A differentiable simulation package for performing inference of synchrotron-radiation-based diagnostics.

The direction of particle accelerator development is ever-increasing beam quality, currents and repetition rates. This poses a challenge to traditional diagnostics that directly intercept the beam due to the mutual destruction of both the beam and the diagnostic. An alternative approach is to infer beam parameters non-invasively from the synchrotron radiation emitted in bending magnets. However, inferring the beam distribution from a measured radiation pattern is a complex and computationally expensive task. To address this challenge we present SYRIPY (SYnchrotron Radiation In PYthon), a software package intended as a tool for performing inference of synchrotron-radiation-based diagnostics. SYRIPY has been developed using PyTorch, which makes it both differentiable and able to leverage the high performance of GPUs, two vital characteristics for performing statistical inference.
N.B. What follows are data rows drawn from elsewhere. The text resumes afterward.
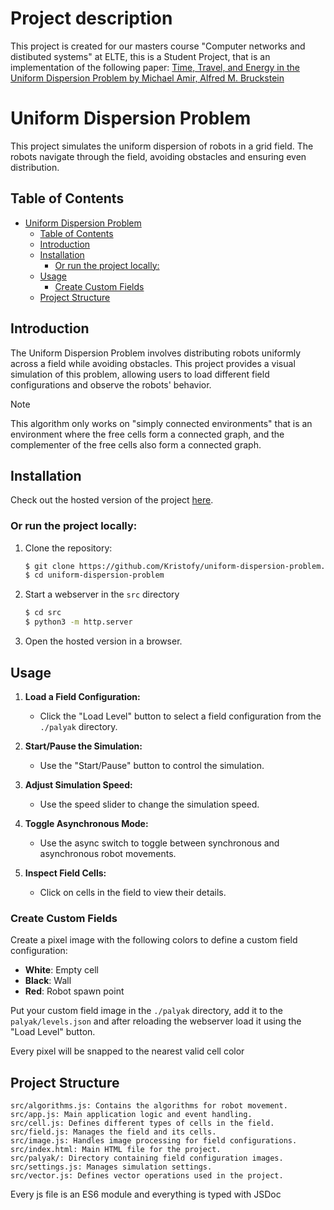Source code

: # Project description
This project is created for our masters course "Computer networks and distibuted systems" at ELTE, this is a Student Project, that is an implementation of the following paper: [Time, Travel, and Energy in the Uniform Dispersion Problem by Michael Amir, Alfred M. Bruckstein](https://arxiv.org/pdf/2404.19564)

# Uniform Dispersion Problem

This project simulates the uniform dispersion of robots in a grid field. The robots navigate through the field, avoiding obstacles and ensuring even distribution.

## Table of Contents

- [Uniform Dispersion Problem](#uniform-dispersion-problem)
  - [Table of Contents](#table-of-contents)
  - [Introduction](#introduction)
  - [Installation](#installation)
    - [Or run the project locally:](#or-run-the-project-locally)
  - [Usage](#usage)
    - [Create Custom Fields](#create-custom-fields)
  - [Project Structure](#project-structure)

## Introduction

The Uniform Dispersion Problem involves distributing robots uniformly across a field while avoiding obstacles. This project provides a visual simulation of this problem, allowing users to load different field configurations and observe the robots' behavior.

> [!NOTE]
> This algorithm only works on "simply connected environments" that is an environment where the free cells form a connected graph, and the complementer of the free cells also form a connected graph.

## Installation

Check out the hosted version of the project [here](https://kristofy.github.io/uniform-dispersion-problem/).

### Or run the project locally:

1. Clone the repository:

   ```sh
   $ git clone https://github.com/Kristofy/uniform-dispersion-problem.git
   $ cd uniform-dispersion-problem
   ```

2. Start a webserver in the `src` directory

   ```sh
   $ cd src
   $ python3 -m http.server
   ```

3. Open the hosted version in a browser.

## Usage

1. **Load a Field Configuration:**

   - Click the "Load Level" button to select a field configuration from the `./palyak` directory.

2. **Start/Pause the Simulation:**

   - Use the "Start/Pause" button to control the simulation.

3. **Adjust Simulation Speed:**

   - Use the speed slider to change the simulation speed.

4. **Toggle Asynchronous Mode:**

   - Use the async switch to toggle between synchronous and asynchronous robot movements.

5. **Inspect Field Cells:**
   - Click on cells in the field to view their details.

### Create Custom Fields

Create a pixel image with the following colors to define a custom field configuration:

- **White**: Empty cell
- **Black**: Wall
- **Red**: Robot spawn point

Put your custom field image in the `./palyak` directory, add it to the `palyak/levels.json` and after reloading the webserver load it using the "Load Level" button.

Every pixel will be snapped to the nearest valid cell color

## Project Structure

```plaintext
src/algorithms.js: Contains the algorithms for robot movement.
src/app.js: Main application logic and event handling.
src/cell.js: Defines different types of cells in the field.
src/field.js: Manages the field and its cells.
src/image.js: Handles image processing for field configurations.
src/index.html: Main HTML file for the project.
src/palyak/: Directory containing field configuration images.
src/settings.js: Manages simulation settings.
src/vector.js: Defines vector operations used in the project.
```

Every js file is an ES6 module and everything is typed with JSDoc

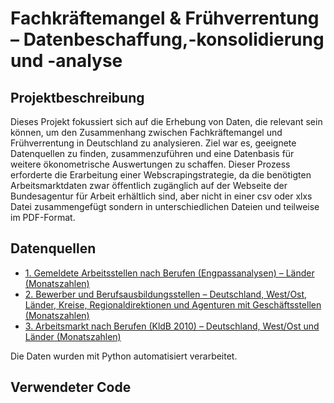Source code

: # Fachkräftemangel & Frühverrentung – Datenbeschaffung,-konsolidierung und -analyse

## Projektbeschreibung
Dieses Projekt fokussiert sich auf die Erhebung von Daten, die relevant sein können, um den Zusammenhang zwischen Fachkräftemangel und Frühverrentung in Deutschland zu analysieren. Ziel war es, geeignete Datenquellen zu finden, zusammenzuführen und eine Datenbasis für weitere ökonometrische Auswertungen zu schaffen. Dieser Prozess erforderte die Erarbeitung einer Webscrapingstrategie, da die benötigten Arbeitsmarktdaten zwar öffentlich zugänglich auf der Webseite der Bundesagentur für Arbeit erhältlich sind, aber nicht in einer csv oder xlxs Datei zusammengefügt sondern in unterschiedlichen Dateien und teilweise im PDF-Format.

## Datenquellen
- [1.	Gemeldete Arbeitsstellen nach Berufen (Engpassanalysen) – Länder (Monatszahlen)](https://statistik.arbeitsagentur.de/SiteGlobals/Forms/Suche/Einzelheftsuche_Formular.html?topic_f=analyse-gemeldete-arbeitsstellen-kldb2010 )
- [2.	Bewerber und Berufsausbildungsstellen – Deutschland, West/Ost, Länder, Kreise, Regionaldirektionen und Agenturen mit Geschäftsstellen (Monatszahlen)]([https://www-genesis.destatis.de/](https://statistik.arbeitsagentur.de/SiteGlobals/Forms/Suche/Einzelheftsuche_Formular.html?nn=1459818&topic_f=ausb-ausbildungsstellenmarkt-mit-zkt))
- [3.	Arbeitsmarkt nach Berufen (KldB 2010) – Deutschland, West/Ost und Länder (Monatszahlen)](https://statistik.arbeitsagentur.de/SiteGlobals/Forms/Suche/Einzelheftsuche_Formular.html?r_f=bl_Baden-Wuerttemberg&topic_f=berufe-heft-kldb2010)

Die Daten wurden mit Python automatisiert verarbeitet.

## Verwendeter Code

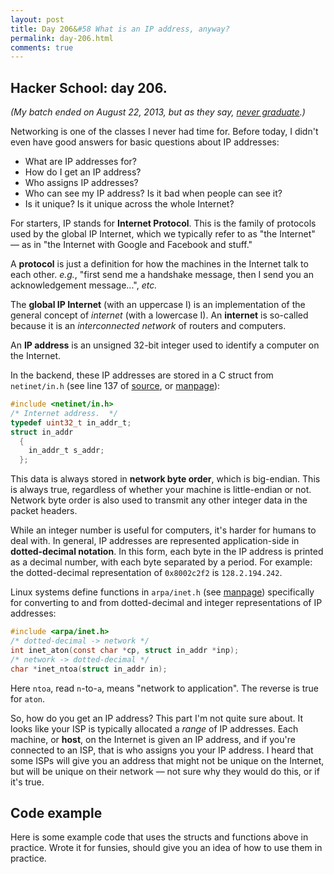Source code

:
 ```yaml
---
layout: post
title: Day 206&#58 What is an IP address, anyway?
permalink: day-206.html
comments: true
---
```


## Hacker School: day 206.

*(My batch ended on August 22, 2013, but as they say, [never graduate](https://www.hackerschool.com/).)*

Networking is one of the classes I never had time for. Before today, I didn't even have good answers for basic questions about IP addresses:

* What are IP addresses for?
* How do I get an IP address?
* Who assigns IP addresses?
* Who can see my IP address? Is it bad when people can see it?
* Is it unique? Is it unique across the whole Internet?


For starters, IP stands for **Internet Protocol**. This is the family of protocols used by the global IP Internet, which we typically refer to as "the Internet" &mdash; as in "the Internet with Google and Facebook and stuff."

A **protocol** is just a definition for how the machines in the Internet talk to each other. *e.g.*, "first send me a handshake message, then I send you an acknowledgement message...", *etc.*

The **global IP Internet** (with an uppercase I) is an implementation of the general concept of *internet* (with a lowercase I). An **internet** is so-called because it is an *interconnected network* of routers and computers.

An **IP address** is an unsigned 32-bit integer used to identify a computer on the Internet.

In the backend, these IP addresses are stored in a C struct from `netinet/in.h` (see line 137 of [source](http://repo-genesis3.cbi.utsa.edu/crossref/ns-sli/usr/include/netinet/in.h.html#:137), or [manpage](http://pubs.opengroup.org/onlinepubs/007908775/xns/netinetin.h.html)):

```c
#include <netinet/in.h>
/* Internet address.  */
typedef uint32_t in_addr_t;
struct in_addr
  {
    in_addr_t s_addr;
  };
```

This data is always stored in **network byte order**, which is big-endian. This is always true, regardless of whether your machine is little-endian or not. Network byte order is also used to transmit any other integer data in the packet headers.

While an integer number is useful for computers, it's harder for humans to deal with. In general, IP addresses are represented application-side in **dotted-decimal notation**. In this form, each byte in the IP address is printed as a decimal number, with each byte separated by a period. For example: the dotted-decimal representation of `0x8002c2f2` is `128.2.194.242`.

Linux systems define functions in `arpa/inet.h` (see [manpage](http://linux.die.net/man/3/inet_aton)) specifically for converting to and from dotted-decimal and integer representations of IP addresses:

```c
#include <arpa/inet.h>
/* dotted-decimal -> network */
int inet_aton(const char *cp, struct in_addr *inp);
/* network -> dotted-decimal */
char *inet_ntoa(struct in_addr in);
```

Here `ntoa`, read `n`-to-`a`, means "network to application". The reverse is true for `aton`.

So, how do you get an IP address? This part I'm not quite sure about. It looks like your ISP is typically allocated a *range* of IP addresses. Each machine, or **host**, on the Internet is given an IP address, and if you're connected to an ISP, that is who assigns you your IP address. I heard that some ISPs will give you an address that might not be unique on the Internet, but will be unique on their network &mdash; not sure why they would do this, or if it's true.


## Code example

Here is some example code that uses the structs and functions above in practice. Wrote it for funsies, should give you an idea of how to use them in practice.

<script
  src="https://gist.github.com/hausdorff/8141382.js">
</script>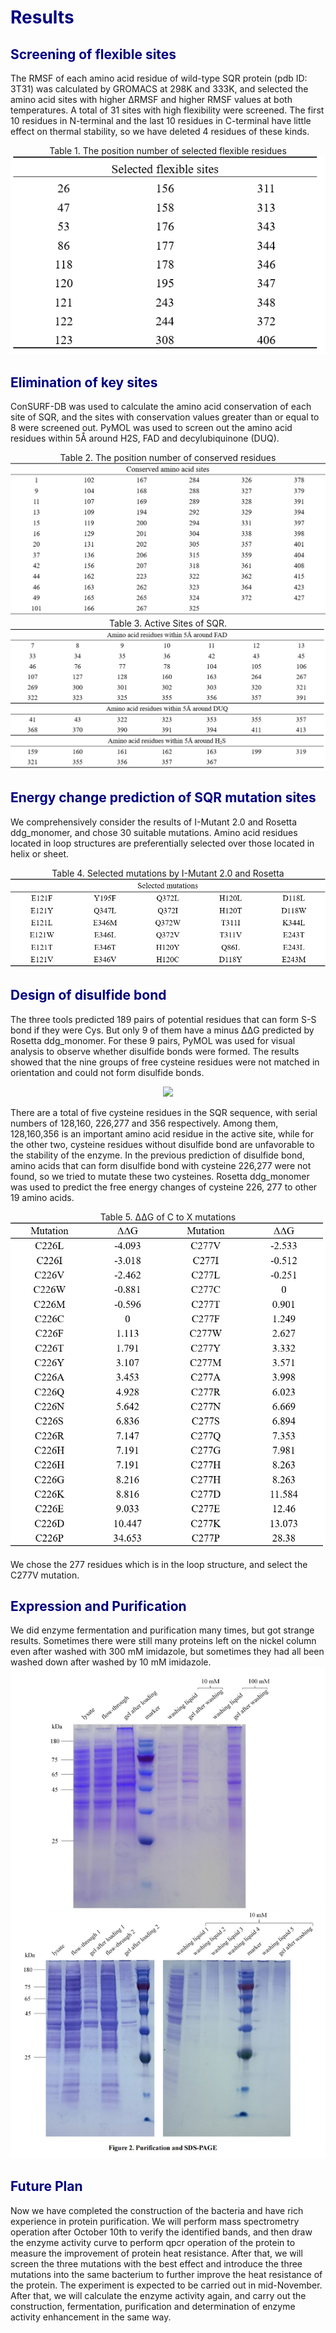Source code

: <h1><font color=navy>Results</font></h1>

<h2><font color=navy>Screening of flexible sites</font></h2>

The RMSF of each amino acid residue of wild-type SQR protein (pdb ID: 3T31) was calculated by GROMACS at 298K and 333K, and selected the amino acid sites with higher ΔRMSF and higher RMSF values at both temperatures. A total of 31 sites with high flexibility were screened. The first 10 residues in N-terminal and the last 10 residues in C-terminal have little effect on thermal stability, so we have deleted 4 residues of these kinds.

<center>Table 1. The position number of selected flexible residues
<img src="../../img/result1.png">
</center>

<h2><font color=navy>Elimination of key sites</font></h2>

ConSURF-DB was used to calculate the amino acid conservation of each site of SQR, and the sites with conservation values greater than or equal to 8 were screened out. PyMOL was used to screen out the amino acid residues within 5Å around H2S, FAD and decylubiquinone (DUQ).

<center>Table 2. The position number of conserved residues
<img src="../../img/result2.png">
</center>

<center>Table 3. Active Sites of SQR.
<img src="../../img/result3.png">
</center>

<h2><font color=navy>Energy change prediction of SQR mutation sites</font></h2>

We comprehensively consider the results of I-Mutant 2.0 and Rosetta ddg_monomer, and chose 30 suitable mutations. Amino acid residues located in loop structures are preferentially selected over those located in helix or sheet.

<center>Table 4. Selected mutations by I-Mutant 2.0 and Rosetta
<img src="../../img/result4.png">
</center>

<h2><font color=navy>Design of disulfide bond</font></h2>

The three tools predicted 189 pairs of potential residues that can form S-S bond if they were Cys. But only 9 of them have a minus ΔΔG predicted by Rosetta ddg_monomer. For these 9 pairs, PyMOL was used for visual analysis to observe whether disulfide bonds were formed. The results showed that the nine groups of free cysteine residues were not matched in orientation and could not form disulfide bonds.

<center>
<img src="../../img/result5.png">
</center>

There are a total of five cysteine residues in the SQR sequence, with serial numbers of 128,160, 226,277 and 356 respectively. Among them, 128,160,356 is an important amino acid residue in the active site, while for the other two, cysteine residues without disulfide bond are unfavorable to the stability of the enzyme. In the previous prediction of disulfide bond, amino acids that can form disulfide bond with cysteine 226,277 were not found, so we tried to mutate these two cysteines. Rosetta ddg_monomer was used to predict the free energy changes of cysteine 226, 277 to other 19 amino acids. 

<center>
Table 5. ΔΔG of C to X mutations
<img src="../../img/result6.png">
</center>

We chose the 277 residues which is in the loop structure, and select the C277V mutation.

<h2><font color=navy>Expression and Purification</font></h2>
We did enzyme fermentation and purification many times, but got strange results. Sometimes there were still many proteins left on the nickel column even after washed with 300 mM imidazole, but sometimes they had all been washed down after washed by 10 mM imidazole.
<center>
<img src="../../img/purify_11.png">
</center>

<h2><font color=navy>Future Plan</font></h2>
Now we have completed the construction of the bacteria and have rich experience in protein purification. We will perform mass spectrometry operation after October 10th to verify the identified bands, and then draw the enzyme activity curve to perform qpcr operation of the protein to measure the improvement of protein heat resistance. After that, we will screen the three mutations with the best effect and introduce the three mutations into the same bacterium to further improve the heat resistance of the protein. The experiment is expected to be carried out in mid-November. After that, we will calculate the enzyme activity again, and carry out the construction, fermentation, purification and determination of enzyme activity enhancement in the same way.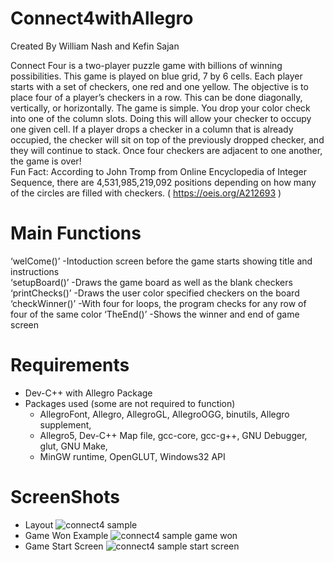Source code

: # Connect4withAllegro 
Created By William Nash and Kefin Sajan

Connect Four is a two-player puzzle game with billions of winning possibilities. This game is played on blue grid, 7 by 6 cells. 
Each player starts with a set of checkers, one red and one yellow. The objective is to place four of a player’s checkers in a row.
This can be done diagonally, vertically, or horizontally. The game is simple. You drop your color check into one of the column slots. Doing this will allow your checker to occupy one given cell. If a player drops a checker in a column that is already occupied, the checker will sit on top of the previously dropped checker, and they will continue to stack. Once four checkers are adjacent to one another, the game is over!    
Fun Fact: According to John Tromp from Online Encyclopedia of Integer Sequence, there are 4,531,985,219,092 positions depending on how many of the circles are filled with checkers.   ( https://oeis.org/A212693 )

# Main Functions 

‘welCome()’ 
-Intoduction screen before the game starts showing title and instructions  
‘setupBoard()’ 
-Draws the game board as well as the blank checkers 
‘printChecks()’ 
-Draws the user color specified checkers on the board 
‘checkWinner()’ 
-With four for loops, the program checks for any row of four of the same color 
‘TheEnd()’ 
-Shows the winner and end of game screen 

# Requirements
- Dev-C++ with Allegro Package 
 - Packages used (some are not required to function)
   - AllegroFont, Allegro, AllegroGL, AllegroOGG, binutils, Allegro supplement, 
   - Allegro5, Dev-C++ Map file, gcc-core, gcc-g++, GNU Debugger, glut, GNU Make, 
   - MinGW runtime, OpenGLUT, Windows32 API

# ScreenShots
 - Layout
![connect4 sample](https://user-images.githubusercontent.com/23088470/48498035-5269a000-e803-11e8-8ece-171d483c7c40.PNG)
 - Game Won Example
![connect4 sample game won](https://user-images.githubusercontent.com/23088470/48498036-5269a000-e803-11e8-8e09-f0da962c1def.PNG)
 - Game Start Screen 
![connect4 sample start screen](https://user-images.githubusercontent.com/23088470/48498037-5269a000-e803-11e8-8d40-cd790cdd1ca8.PNG)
The package consists of three modules: a particle tracker, Lienard-Wiechert solver and Fourier optics propagator, allowing start-to-end simulation of synchrotron radiation detection to be carried out. SYRIPY has been benchmarked against SRW, the prevalent numerical package in the field, showing good agreement and up to a 50× speed improvement. Finally, we have demonstrated how SYRIPY can be used to perform Bayesian inference of beam parameters using stochastic variational inference.